Forum Moderators: open

Message Too Old, No Replies

how to gently spider

         

alexmg

9:53 am on Dec 5, 2007 (gmt 0)

10+ Year Member



Greetings,
I am very sorry if I'm posting in the wrong forum - or if the answer is available somewhere else - but I was unable to find any other resource.
Funny as it may seem, I resort to asking for help to the webmaster community (trying to limit the amount of resource spidered away) on behalf of a little spidering project of mine.

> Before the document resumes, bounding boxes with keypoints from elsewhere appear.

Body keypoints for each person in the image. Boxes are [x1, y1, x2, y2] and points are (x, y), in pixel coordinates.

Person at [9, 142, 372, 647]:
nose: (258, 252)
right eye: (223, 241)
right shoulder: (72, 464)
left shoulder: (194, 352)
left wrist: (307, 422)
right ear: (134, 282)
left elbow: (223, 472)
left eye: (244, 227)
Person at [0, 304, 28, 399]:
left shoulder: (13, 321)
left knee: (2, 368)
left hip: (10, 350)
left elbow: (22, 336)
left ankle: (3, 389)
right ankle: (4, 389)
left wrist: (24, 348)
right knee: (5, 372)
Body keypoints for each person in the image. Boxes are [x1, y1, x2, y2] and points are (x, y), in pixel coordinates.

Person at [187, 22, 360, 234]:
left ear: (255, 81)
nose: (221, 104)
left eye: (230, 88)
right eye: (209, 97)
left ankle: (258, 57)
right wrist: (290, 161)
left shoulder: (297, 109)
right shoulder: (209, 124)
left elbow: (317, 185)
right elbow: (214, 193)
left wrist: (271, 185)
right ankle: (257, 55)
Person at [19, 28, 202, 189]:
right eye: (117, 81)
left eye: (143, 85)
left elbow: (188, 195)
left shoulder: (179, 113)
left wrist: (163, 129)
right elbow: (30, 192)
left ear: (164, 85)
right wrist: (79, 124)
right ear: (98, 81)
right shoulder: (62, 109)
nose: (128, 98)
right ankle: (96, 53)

The problem: I have a LARGE list of books, that I would like to index by author/title/isbn/reviews...
as you can imagine all this info is available on Amazon.
I read something about "Amazon web services", but it seems to me they're not appropriate to this project.

So I checked their robots.txt (message bottom), and it seems to me it doesnt require me to stay away from their resources...
so I wrote a spider in Perl and I'm currently running it.

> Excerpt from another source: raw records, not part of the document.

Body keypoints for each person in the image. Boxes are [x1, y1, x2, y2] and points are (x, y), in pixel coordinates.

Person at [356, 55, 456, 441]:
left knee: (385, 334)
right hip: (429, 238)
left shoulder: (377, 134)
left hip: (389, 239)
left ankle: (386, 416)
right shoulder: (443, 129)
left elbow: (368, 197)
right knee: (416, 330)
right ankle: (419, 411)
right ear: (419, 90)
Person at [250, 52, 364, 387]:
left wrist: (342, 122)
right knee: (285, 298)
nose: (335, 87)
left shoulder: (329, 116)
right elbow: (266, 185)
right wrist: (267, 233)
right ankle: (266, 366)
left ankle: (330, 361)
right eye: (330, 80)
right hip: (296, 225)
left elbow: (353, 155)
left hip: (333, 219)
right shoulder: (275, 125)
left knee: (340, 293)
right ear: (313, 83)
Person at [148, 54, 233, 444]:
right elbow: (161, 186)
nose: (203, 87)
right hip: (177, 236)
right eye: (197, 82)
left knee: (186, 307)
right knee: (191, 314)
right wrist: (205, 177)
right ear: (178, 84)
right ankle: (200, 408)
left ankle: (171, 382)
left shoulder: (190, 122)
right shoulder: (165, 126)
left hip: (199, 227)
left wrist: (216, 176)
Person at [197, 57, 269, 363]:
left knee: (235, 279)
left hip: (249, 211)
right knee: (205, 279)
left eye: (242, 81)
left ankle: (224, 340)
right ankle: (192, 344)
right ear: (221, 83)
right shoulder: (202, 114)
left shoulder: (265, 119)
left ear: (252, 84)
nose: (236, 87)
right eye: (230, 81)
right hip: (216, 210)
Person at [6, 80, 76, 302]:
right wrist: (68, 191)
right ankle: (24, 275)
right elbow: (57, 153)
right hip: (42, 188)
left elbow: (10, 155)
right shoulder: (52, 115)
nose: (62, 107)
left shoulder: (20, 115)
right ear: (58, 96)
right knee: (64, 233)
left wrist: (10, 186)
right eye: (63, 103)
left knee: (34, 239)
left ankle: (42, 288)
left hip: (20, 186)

My question for you is about its fairness:
1) am I allowed to do this?
2) currently I run a search every 3+int(rand(30)) seconds:
you think it's too low? Too high? Am I worrying too much?

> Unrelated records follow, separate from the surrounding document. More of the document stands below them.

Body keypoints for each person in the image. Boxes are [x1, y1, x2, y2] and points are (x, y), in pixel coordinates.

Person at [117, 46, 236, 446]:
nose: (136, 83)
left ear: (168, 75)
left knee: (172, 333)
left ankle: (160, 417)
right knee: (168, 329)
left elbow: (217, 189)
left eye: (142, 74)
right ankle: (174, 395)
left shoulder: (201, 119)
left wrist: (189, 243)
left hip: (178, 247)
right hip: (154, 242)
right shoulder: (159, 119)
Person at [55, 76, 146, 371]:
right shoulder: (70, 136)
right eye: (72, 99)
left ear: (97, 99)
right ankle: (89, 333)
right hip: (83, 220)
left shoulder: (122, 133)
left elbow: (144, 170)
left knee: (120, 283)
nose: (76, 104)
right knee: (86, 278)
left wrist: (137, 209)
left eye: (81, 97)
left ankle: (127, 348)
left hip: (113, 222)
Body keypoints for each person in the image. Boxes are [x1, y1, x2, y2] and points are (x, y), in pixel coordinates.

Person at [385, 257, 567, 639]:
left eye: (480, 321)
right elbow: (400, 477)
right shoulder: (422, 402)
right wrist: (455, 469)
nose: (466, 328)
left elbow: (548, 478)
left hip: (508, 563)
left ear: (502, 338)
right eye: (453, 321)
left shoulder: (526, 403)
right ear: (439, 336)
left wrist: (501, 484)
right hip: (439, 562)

sorry again if it's the wrong question/wrong place, but I found it hard to find info (apart from the good O'Reilly Spidering Hacks of course)

Thank you all!

Alessandro

--- amazon's robots.txt

# Disallow all crawlers access to certain pages.

User-agent: *
Disallow: /exec/obidos/account-access-login
Disallow: /exec/obidos/change-style
Disallow: /exec/obidos/flex-sign-in
Disallow: /exec/obidos/handle-buy-box
Disallow: /exec/obidos/tg/cm/member
Disallow: /gp/cart
Disallow: /gp/flex
Disallow: /gp/product/e-mail-friend
Disallow: /gp/product/product-availability
Disallow: /gp/product/rate-this-item
Disallow: /gp/sign-in
Disallow: /gp/reader
Disallow: /gp/sitbv3/reader
Disallow: /gp/richpub/syltguides/create
Disallow: /gp/customer-media
Disallow: /gp/gfix
Disallow: /gp/associations/wizard.html
Disallow: /gp/dmusic/order
Disallow: /gp/legacy-handle-buy-box.html
Disallow: /gp/aws/ssop
Disallow: /gp/yourstore
Disallow: /gp/gift-central/organizer/add-wishlist
Disallow: /gp/gurupamacro
Disallow: /gp/vote
Disallow: /gp/music/wma-pop-up
Disallow: /gp/customer-images

wilderness

12:17 am on Dec 8, 2007 (gmt 0)

WebmasterWorld Senior Member 10+ Year Member Top Contributors Of The Month



replied previously in alt.internet.search-engines